Je parle très rarement à l'Assemblée nationale de mon métier, de mon identité, de ma vie privée – cela me paraît toujours un peu impudique. Je vais déroger ce soir à cette règle pour vous dire qu'issu d'une famille de petits paysans, j'ai pu travailler, hors cadre familial, avec quatre associés dont aucun n'était fils de paysan. Si nous avons pu nous lancer, c'est parce qu'il existait une politique de régulation du foncier. Sans CDOA, sans Safer, sans droit de fermage, mes associés – ce sont des amis, des frères – ne seraient jamais devenus paysans. Cette génération de notre Gaec prépare la relève, elle fait le Tour de France agri, elle milite pour l'installation et le partage de la terre, pour la plus-value et pour l'agroécologie. Cette aventure humaine, c'est la mienne comme celle de dizaines de milliers de paysans. Elle est fondée sur le partage et l'esprit d'entreprise, le second étant permis par le premier. Et ce partage, ce n'est pas seulement de la bonne volonté, de la charité ou de la fraternité : c'est d'abord le droit, la loi.
Or ce droit a été fragilisé depuis une quinzaine d'années. Le droit de préemption des Safer est fragilisé par les démembrements de propriété ; le fermage est contesté par les fonds spéculatifs, par les libéraux, par tous ceux qui veulent une dérégulation ; quant aux CDOA, elles ne sont parfois plus que l'ombre d'elles-mêmes, mal gouvernées et impuissantes à réguler des manœuvres sociétaires dilatoires et des montages d'une extrême complexité.
La priorité devrait être de réparer cette régulation du foncier et de garantir des systèmes de portage. Ce devrait être l'article 1er de cette loi, voire son article unique : que la liberté d'entreprendre soit garantie pour tous afin de renouveler les générations, d'assurer la compétitivité par un prix maîtrisé du foncier et l'accès de chacun à la possibilité d'entreprendre. Or ce projet de loi non seulement omet cela, mais il contient des dispositions dont tous les experts nous disent qu'elles risquent d'accélérer une dérégulation dont nous constatons déjà les effets et dont nous dénonçons les conséquences.
Dans notre pays, entre 65 % et 75 % des terres sont en fermage et les propriétaires ruraux possèdent en moyenne 7 hectares de terrain. On ne constate pas d'augmentation de la mise sur le marché des biens fonciers ; le marché est assez bien régulé, les familles et les amis acceptent les règles du fermage et continuent la grande aventure d'un foncier maîtrisé au service d'une agriculture nourricière qui a fait les paysages et la force de la France.

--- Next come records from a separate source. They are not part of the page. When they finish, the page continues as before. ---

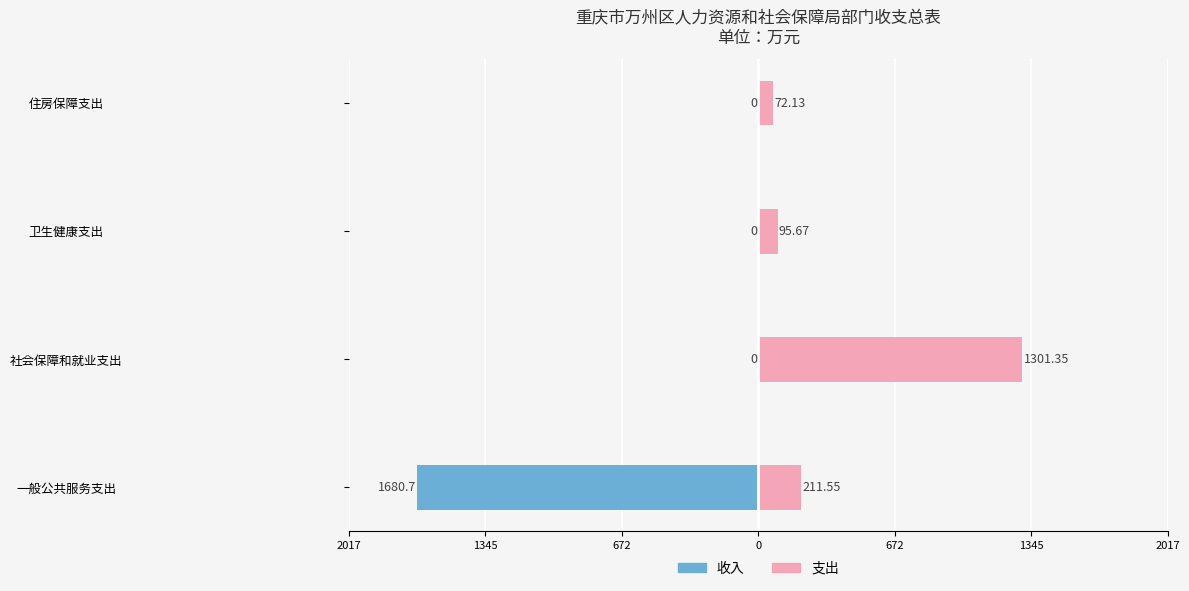

Reading left to right, transcribe all the data shown in this chart.

收入: -1680.7	0.0	0.0	0.0
支出: 211.6	1301.3	95.7	72.1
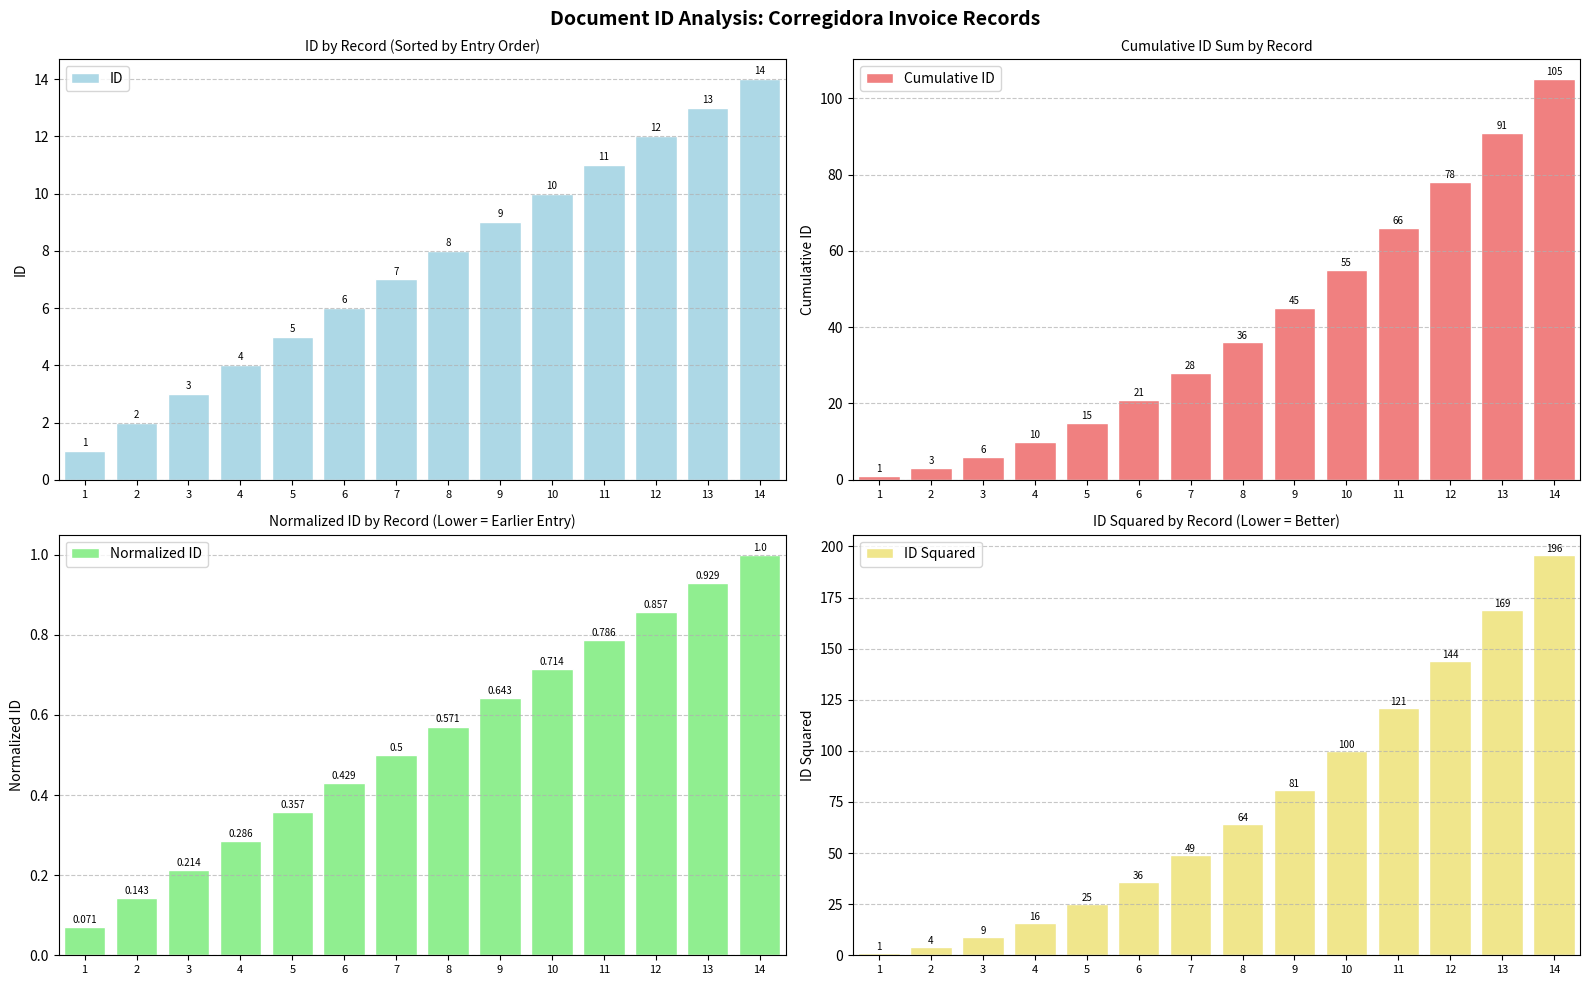

What is the value of the ID Squared bar at the 13th from the left?

169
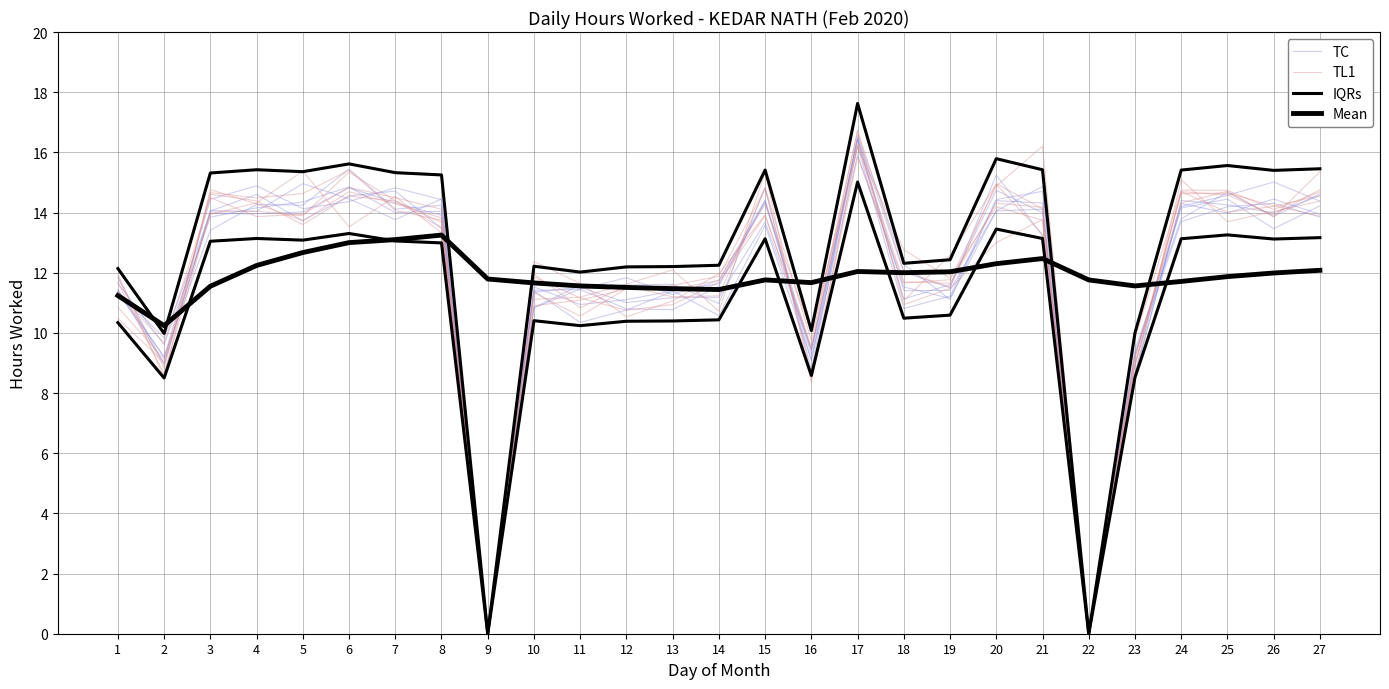

What is the difference between the TL1 values at 11 and 18?

1.7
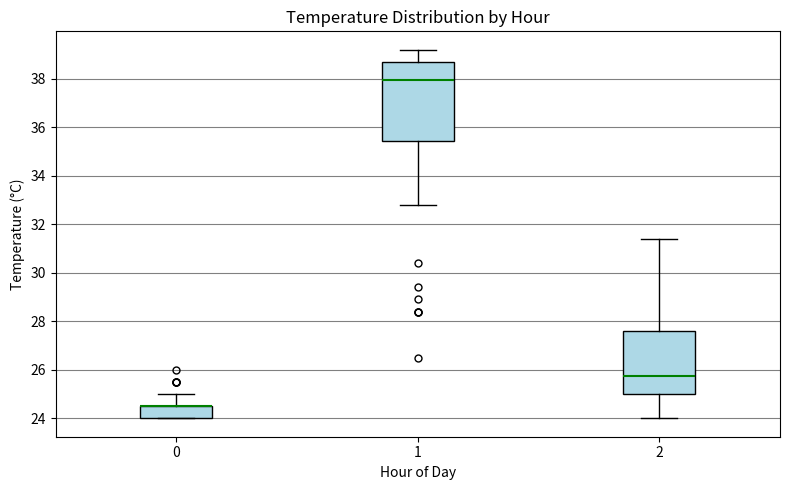

Which box is the tallest, from its lower edge to its upper edge?

1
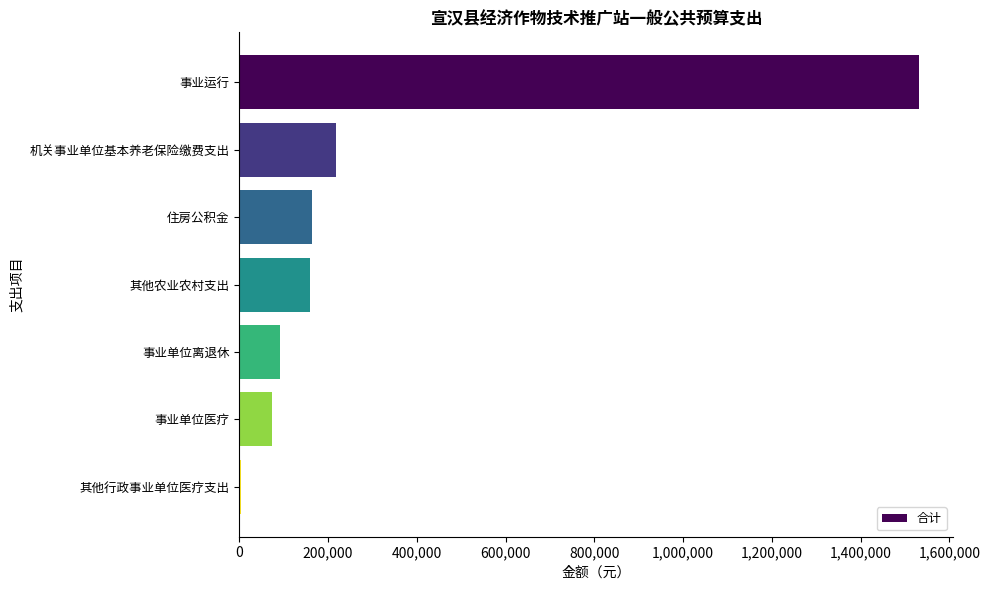

The chart shows a value of 315056 at 机关事业单位基本养老保险缴费支出. True or false?

False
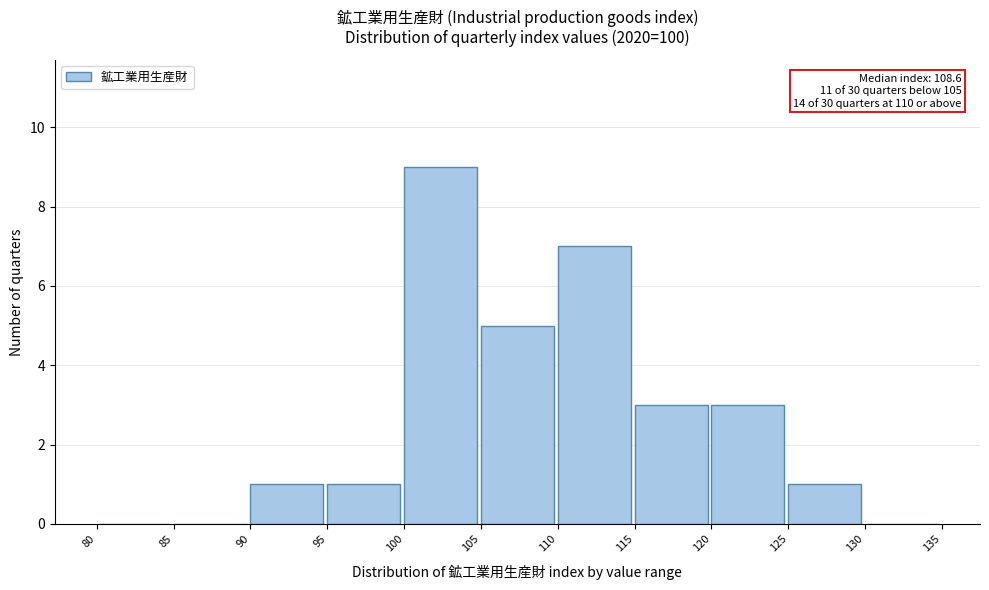

Over which range of the x-axis is the bar tallest?

100 to 105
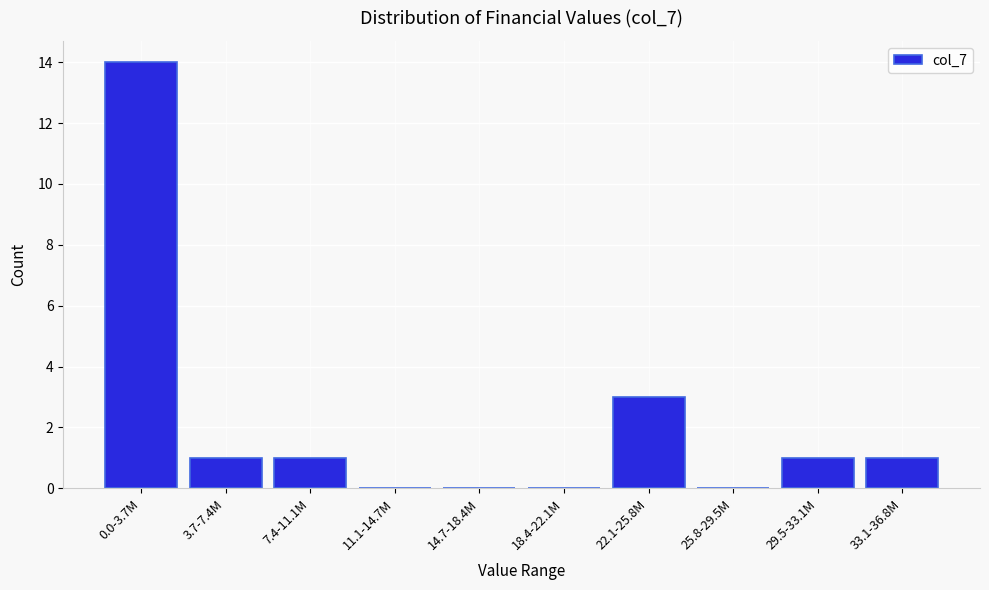

Reading left to right, transcribe all the data shown in this chart.

0.0-3.7M=14	3.7-7.4M=1	7.4-11.1M=1	11.1-14.7M=0	14.7-18.4M=0	18.4-22.1M=0	22.1-25.8M=3	25.8-29.5M=0	29.5-33.1M=1	33.1-36.8M=1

Et puis, il y a les ultralibéraux que cette originalité française agace. Depuis des années, ils cherchent des montages différents. Il y a la voie de la dérégulation. Il y a aussi la voie du portage. Ces alternatives prennent aujourd'hui la forme du GFAI, rebaptisé GFAE sans que cela change quoi que ce soit sur le fond.
C'est une rupture. Nous disposons de tous les moyens du portage. Il y a la propriété rurale. Il y a le fonds Elan du Gouvernement et de la Caisse des dépôts, qui permettra de canaliser des fonds privés, avec une gestion publique partagée, au service du portage transitoire du foncier ; cette très belle initiative annoncée aux Terres de Jim par le Président de la République a tardé à se concrétiser, mais elle grandira, j'en suis convaincu. Il y a les groupements fonciers agricoles mutuels : j'en connais un qui a permis de remembrer des friches afin que des viticulteurs puissent s'installer ; ce sont ainsi deux cents citoyens qui possèdent deux entreprises de viticulture qui enrichissent le paysage et apportent de l'innovation. Il y a Terre de liens et les formules associatives de l'économie sociale. Bref, en matière de portage du foncier, nous disposons d'un éventail de solutions très complet.
Le GFAI est une rupture, parce qu'il fait appel au financement public sans partir de la demande d'un agriculteur, mais aussi parce que, comme tous les groupements fonciers agricoles – mais avec une vision spéculative –, il échappe à toutes les formes de contrôle des structures. Par sa nature même, il ne sera pas géré de façon associative et autogérée, mais par une banque ou une assurance. L'expérience des GFAI forestiers nous a montré qu'ils terminent en montage de titrisation au Luxembourg ou dans d'autres paradis fiscaux, pour le seul bénéfice de ces banques et assureurs. Le GFAI bénéficie enfin – et c'est le comble – d'une fiscalité qui était réservée aux formes associatives et familiales et qui soutiendrait, ici, la spéculation.
Cet article 12 fait le contraire de ce que nous voulons. Nous proposons donc de le supprimer.